Le droit du travail protège le salarié, victime ou témoin, qui dénonce des faits de harcèlement moral ou sexuel. Celui-ci ne peut pas être ni sanctionné, ni licencié, ni discriminé (c. trav. art. L. 1152-2 et L.1153-3).

Néanmoins, le bénéfice de la protection suppose que le salarié soit de bonne foi. En cas de mauvaise foi, la protection tombe.

Par exemple, si le salarié dénonce des faits inexistants de harcèlement moral dans le but de « déstabiliser l'entreprise » et de « se débarrasser » d’un autre salarié, il peut être licencié pour faute grave (cass. soc. 6 juin 2012, n° 10-28345, BC V n° 172).

Au pénal, le salarié ne peut pas être poursuivi pour diffamation lorsqu’il dénonce des faits de harcèlement auprès de son employeur et des organes chargés de veiller à l'application des dispositions du code du travail (inspection du travail, représentants du personnel).
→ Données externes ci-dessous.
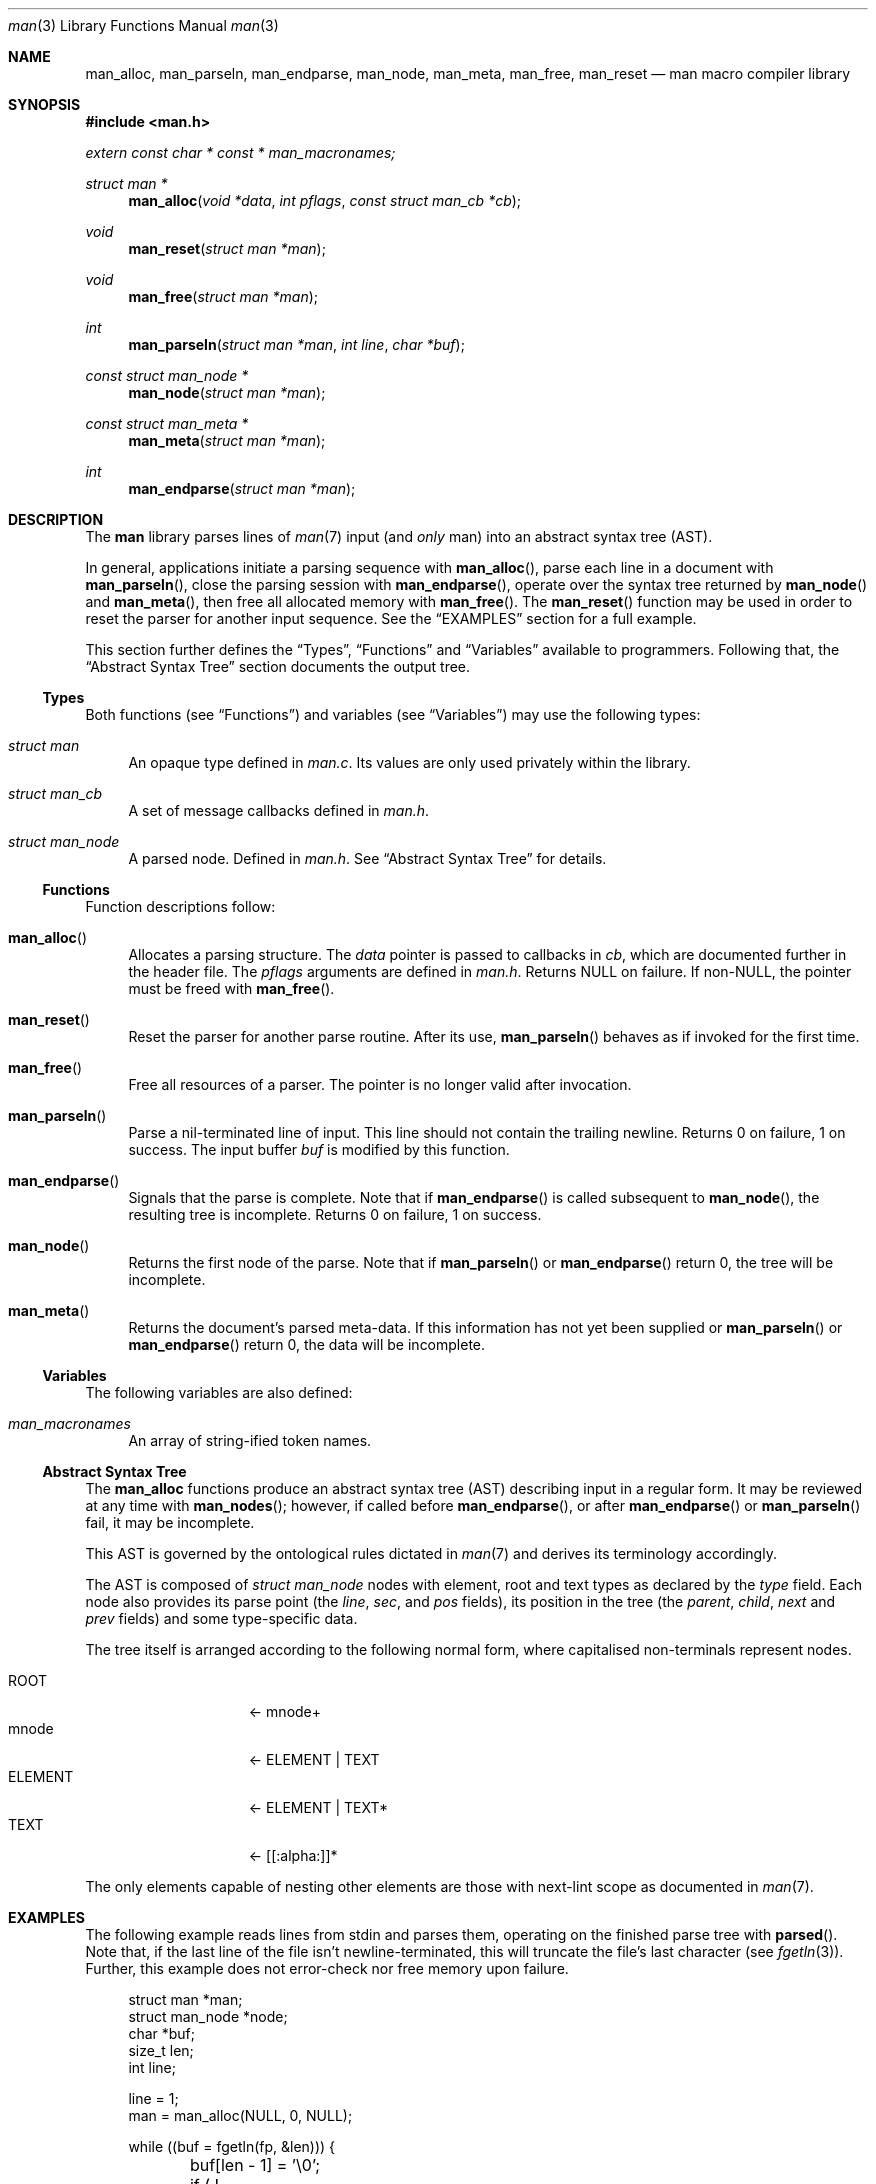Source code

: .\" $Id$
.\"
.\" Copyright (c) 2009 Kristaps Dzonsons <kristaps@openbsd.org>
.\"
.\" Permission to use, copy, modify, and distribute this software for any
.\" purpose with or without fee is hereby granted, provided that the
.\" above copyright notice and this permission notice appear in all
.\" copies.
.\"
.\" THE SOFTWARE IS PROVIDED "AS IS" AND THE AUTHOR DISCLAIMS ALL
.\" WARRANTIES WITH REGARD TO THIS SOFTWARE INCLUDING ALL IMPLIED
.\" WARRANTIES OF MERCHANTABILITY AND FITNESS. IN NO EVENT SHALL THE
.\" AUTHOR BE LIABLE FOR ANY SPECIAL, DIRECT, INDIRECT, OR CONSEQUENTIAL
.\" DAMAGES OR ANY DAMAGES WHATSOEVER RESULTING FROM LOSS OF USE, DATA OR
.\" PROFITS, WHETHER IN AN ACTION OF CONTRACT, NEGLIGENCE OR OTHER
.\" TORTIOUS ACTION, ARISING OUT OF OR IN CONNECTION WITH THE USE OR
.\" PERFORMANCE OF THIS SOFTWARE.
.\" 
.Dd $Mdocdate$
.Dt man 3
.Os
.\" SECTION
.Sh NAME
.Nm man_alloc ,
.Nm man_parseln ,
.Nm man_endparse ,
.Nm man_node ,
.Nm man_meta ,
.Nm man_free ,
.Nm man_reset
.Nd man macro compiler library
.\" SECTION
.Sh SYNOPSIS
.Fd #include <man.h>
.Vt extern const char * const * man_macronames;
.Ft "struct man *"
.Fn man_alloc "void *data" "int pflags" "const struct man_cb *cb"
.Ft void
.Fn man_reset "struct man *man"
.Ft void
.Fn man_free "struct man *man"
.Ft int
.Fn man_parseln "struct man *man" "int line" "char *buf"
.Ft "const struct man_node *"
.Fn man_node "struct man *man"
.Ft "const struct man_meta *"
.Fn man_meta "struct man *man"
.Ft int
.Fn man_endparse "struct man *man"
.\" SECTION
.Sh DESCRIPTION
The
.Nm man
library parses lines of 
.Xr man 7
input (and
.Em only
man) into an abstract syntax tree (AST).
.\" PARAGRAPH
.Pp
In general, applications initiate a parsing sequence with
.Fn man_alloc ,
parse each line in a document with 
.Fn man_parseln ,
close the parsing session with
.Fn man_endparse ,
operate over the syntax tree returned by
.Fn man_node 
and
.Fn man_meta ,
then free all allocated memory with
.Fn man_free .
The
.Fn man_reset
function may be used in order to reset the parser for another input
sequence.  See the
.Sx EXAMPLES
section for a full example.
.\" PARAGRAPH
.Pp
This section further defines the 
.Sx Types ,
.Sx Functions 
and
.Sx Variables
available to programmers.  Following that, the
.Sx Abstract Syntax Tree 
section documents the output tree.
.\" SUBSECTION
.Ss Types
Both functions (see
.Sx Functions )
and variables (see
.Sx Variables )
may use the following types:
.Bl -ohang -offset "XXXX"
.\" LIST-ITEM
.It Vt struct man
An opaque type defined in
.Pa man.c .
Its values are only used privately within the library.
.\" LIST-ITEM
.It Vt struct man_cb
A set of message callbacks defined in
.Pa man.h .
.\" LIST-ITEM
.It Vt struct man_node
A parsed node.  Defined in
.Pa man.h .
See 
.Sx Abstract Syntax Tree
for details.
.El
.\" SUBSECTION
.Ss Functions
Function descriptions follow:
.Bl -ohang -offset "XXXX"
.\" LIST-ITEM
.It Fn man_alloc
Allocates a parsing structure.  The
.Fa data
pointer is passed to callbacks in
.Fa cb , 
which are documented further in the header file.  
The
.Fa pflags
arguments are defined in
.Pa man.h .
Returns NULL on failure.  If non-NULL, the pointer must be freed with
.Fn man_free .
.\" LIST-ITEM
.It Fn man_reset
Reset the parser for another parse routine.  After its use, 
.Fn man_parseln
behaves as if invoked for the first time.
.\" LIST-ITEM
.It Fn man_free
Free all resources of a parser.  The pointer is no longer valid after
invocation.
.\" LIST-ITEM
.It Fn man_parseln
Parse a nil-terminated line of input.  This line should not contain the
trailing newline.  Returns 0 on failure, 1 on success.  The input buffer 
.Fa buf
is modified by this function.
.\" LIST-ITEM
.It Fn man_endparse
Signals that the parse is complete.  Note that if 
.Fn man_endparse
is called subsequent to
.Fn man_node ,
the resulting tree is incomplete.  Returns 0 on failure, 1 on success.
.\" LIST-ITEM
.It Fn man_node
Returns the first node of the parse.  Note that if 
.Fn man_parseln
or
.Fn man_endparse
return 0, the tree will be incomplete.
.It Fn man_meta
Returns the document's parsed meta-data.  If this information has not
yet been supplied or 
.Fn man_parseln
or
.Fn man_endparse
return 0, the data will be incomplete.
.El
.\" SUBSECTION
.Ss Variables
The following variables are also defined:
.Bl -ohang -offset "XXXX"
.\" LIST-ITEM
.It Va man_macronames
An array of string-ified token names.
.El
.\" SUBSECTION
.Ss Abstract Syntax Tree
The 
.Nm
functions produce an abstract syntax tree (AST) describing input in a
regular form.  It may be reviewed at any time with
.Fn man_nodes ;
however, if called before
.Fn man_endparse ,
or after
.Fn man_endparse 
or
.Fn man_parseln
fail, it may be incomplete.  
.\" PARAGRAPH
.Pp
This AST is governed by the ontological
rules dictated in
.Xr man 7
and derives its terminology accordingly.  
.\" PARAGRAPH
.Pp
The AST is composed of 
.Vt struct man_node
nodes with element, root and text types as declared
by the
.Va type
field.  Each node also provides its parse point (the
.Va line ,
.Va sec ,
and
.Va pos
fields), its position in the tree (the
.Va parent ,
.Va child ,
.Va next 
and
.Va prev 
fields) and some type-specific data.
.\" PARAGRAPH
.Pp
The tree itself is arranged according to the following normal form,
where capitalised non-terminals represent nodes.
.Pp
.Bl -tag -width "ELEMENTXX" -compact -offset "XXXX"
.\" LIST-ITEM
.It ROOT
\(<- mnode+
.It mnode
\(<- ELEMENT | TEXT
.It ELEMENT
\(<- ELEMENT | TEXT*
.It TEXT
\(<- [[:alpha:]]*
.El
.\" PARAGRAPH
.Pp
The only elements capable of nesting other elements are those with
next-lint scope as documented in
.Xr man 7 .
.\" SECTION
.Sh EXAMPLES
The following example reads lines from stdin and parses them, operating
on the finished parse tree with 
.Fn parsed .
Note that, if the last line of the file isn't newline-terminated, this
will truncate the file's last character (see 
.Xr fgetln 3 ) .
Further, this example does not error-check nor free memory upon failure.
.Bd -literal -offset "XXXX"
struct man *man;
struct man_node *node;
char *buf;
size_t len;
int line;

line = 1;
man = man_alloc(NULL, 0, NULL);

while ((buf = fgetln(fp, &len))) {
	buf[len - 1] = '\\0';
	if ( ! man_parseln(man, line, buf))
		errx(1, "man_parseln");
	line++;
}

if ( ! man_endparse(man))
	errx(1, "man_endparse");
if (NULL == (node = man_node(man)))
	errx(1, "man_node");

parsed(man, node);
man_free(man);
.Ed
.\" SECTION
.Sh SEE ALSO
.Xr mandoc 1 ,
.Xr man 7
.\" SECTION
.Sh AUTHORS
The
.Nm
utility was written by 
.An Kristaps Dzonsons Aq kristaps@openbsd.org .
En revanche, il peut être condamné pour dénonciation calomnieuse en cas de mauvaise foi, c’est-à-dire s’il avait connaissance, au moment de la dénonciation, de la fausseté des faits allégués (cass. civ., 1re ch., 28 septembre 2016, n° 15-21823, BC I n° 182).

Poursuite pour diffamation publique si le salarié répand son accusation de harcèlement

Si la poursuite au pénal pour diffamation n’est en principe pas admise, c’est seulement si le salarié a réservé la dénonciation du harcèlement à son employeur et aux organes chargés de veiller à l’application des dispositions du code du travail.

Cette précision, qui se déduisait de l’arrêt de 2016, vient d’être apportée par la Cour de cassation dans un arrêt du 26 novembre 2019 (cass. crim. 26 novembre 2019, n° 19-80360 FSPBI).

Dans cette affaire, une salariée avait envoyé un email pour dénoncer des faits de harcèlement dont elle se disait victime, intitulé « agression sexuelle, harcèlement sexuel et moral ». Elle l’avait adressé non seulement à son employeur et à l’inspection du travail, mais également à un autre responsable sans lien hiérarchique avec elle, ainsi qu’au fils de l’auteur présumé de harcèlement.

Ce dernier a intenté une action contre la salariée pour diffamation publique et a obtenu sa condamnation, approuvée par la Cour de cassation.

En effet, en diffusant son accusation de harcèlement à des personnes autres que l’employeur ou les organes de contrôle du code du travail, la salariée avait outrepassé ses droits et ne pouvait pas réclamer le bénéfice de l’immunité pénale.

Sa responsabilité pénale pour diffamation publique pouvait donc être engagée.

De la difficulté d’échapper à une condamnation pour diffamation

En cas d’action pour dénonciation calomnieuse, il revient à la personne qui poursuit de prouver la mauvaise foi du salarié dénonciateur du harcèlement.

À l’inverse, en cas d’action pour diffamation, la charge de la preuve pèse sur le salarié qui dénonce les faits de harcèlement. Pour éviter toute condamnation, celui-ci doit :

-soit établir la vérité des faits qu’il dénonce, ce qui n’était pas le cas en l’espèce, les juges relevant que « s’il existe des éléments permettant d’établir la réalité d’un harcèlement moral, voire sexuel dans la perception qu’a pu en avoir Mme X…, rien ne permet de prouver l’existence de l’agression sexuelle » ;

-soit invoquer l’excuse de bonne foi, excuse non admise par les juges en l’espèce, « les propos litigieux ne disposant pas d’une base factuelle suffisante ».